Whenever their father pointed out the complicated, split-second clicks on an accordion keyboard, they both cringed, partly because it sounded corny and old-fashioned, but also because it struck so close to home. They realized, through his insistence on advertising his origins, that no matter how much they pretended otherwise, their world was but one generation removed from his.

19

T
he next day Gabriel and Gus reached a dubious milestone in the field. They finally overtook a Borrado. Unfortunately, it was the original, Don Pilo himself, who was falling behind to start a conversation with a young woman in the next row. Her boyfriend, working just ahead, barely paid the chatter any mind and neither did she. Soon she moved on, leaving Don Pilo to fidget with his upper shirt buttons and find someone else to engage.

Gabriel was trying to ignore him by pretending to concentrate on his row when the youngest Borrado rushed past and startled the exhaustion out of Gus and him. Without wasting a word, the scrawny boy looked up at his father and began opening and closing his mouth like a starving baby sparrow.

“Time for your treat already?” Don Pilo squinted and glanced up to check how high the sun had climbed. Then he reached inside the pouch that always dangled from his belt. He noticed the brothers' curiosity and explained, “I can't keep anything in my pockets because it melts.”

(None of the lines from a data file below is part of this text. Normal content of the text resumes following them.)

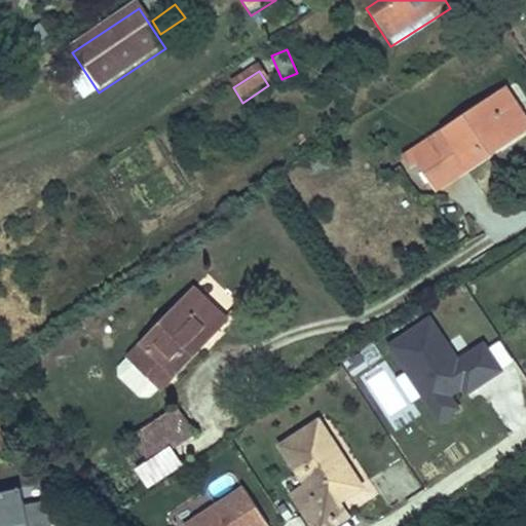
[(441,192),(525,135),(525,119),(510,97),(408,163),(413,173),(422,166),(441,192)]
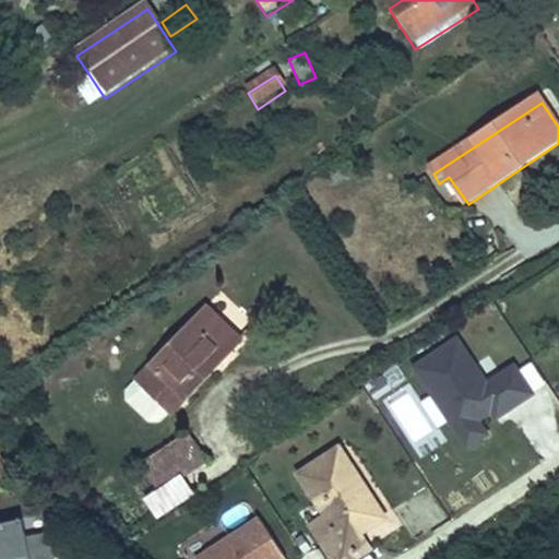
[(206,304),(134,377),(171,413),(244,340),(206,304)]
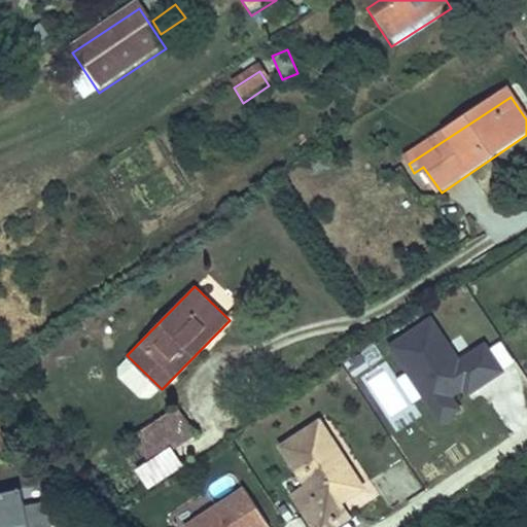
[(465,388),(469,394),(504,373),(485,344),(461,359),(434,317),(389,345),(430,410),(441,425),(464,411),(454,394),(465,388)]
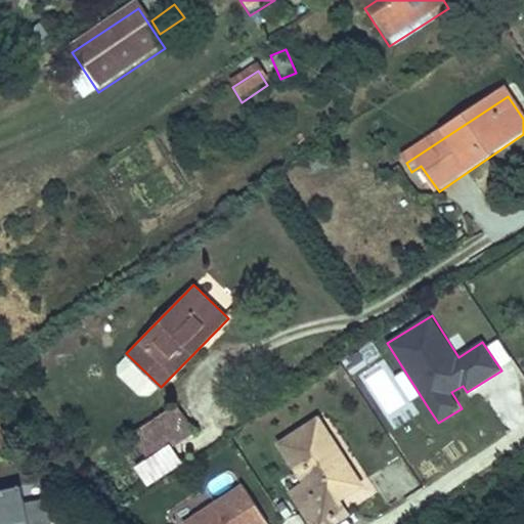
[(176,406),(133,433),(149,455),(131,468),(145,487),(182,464),(170,446),(192,432),(176,406)]
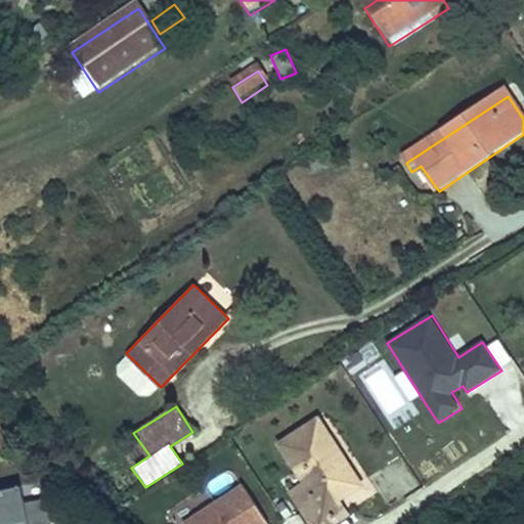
[(356,480),(319,422),(285,443),(308,479),(292,491),(314,523),(326,523),(349,511),(337,492),(346,486),(356,480)]
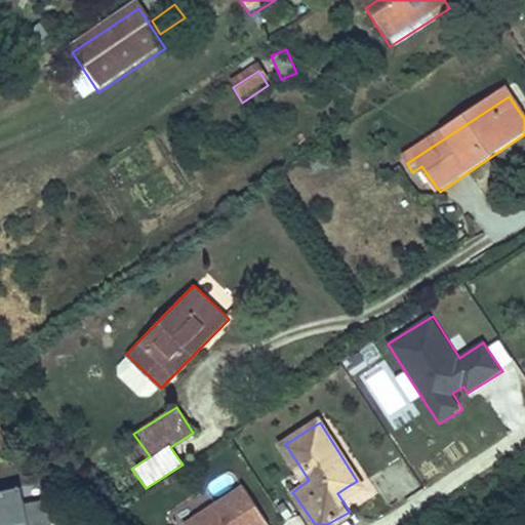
[(267,524),(241,485),(182,523),(183,524),(267,524)]
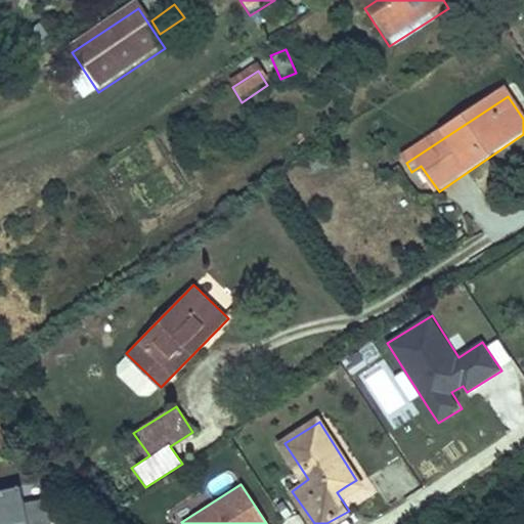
[(337,492),(349,511),(358,505),(346,486),(337,492)]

In the meantime the boy kept his beak raised and wide open, with the mute urgency of a chick too famished to peep. As his Adam's apple bobbed visibly, his father sorted through his pouch and kept him at bay with a warm cola. The Borrado peeled back the tab without caring that the can had been tossing in the pouch all day. As a result, the drink spewed a long arc that soaked his shirt and that dried on his hands almost at once, adding another veneer of stickiness to his skin.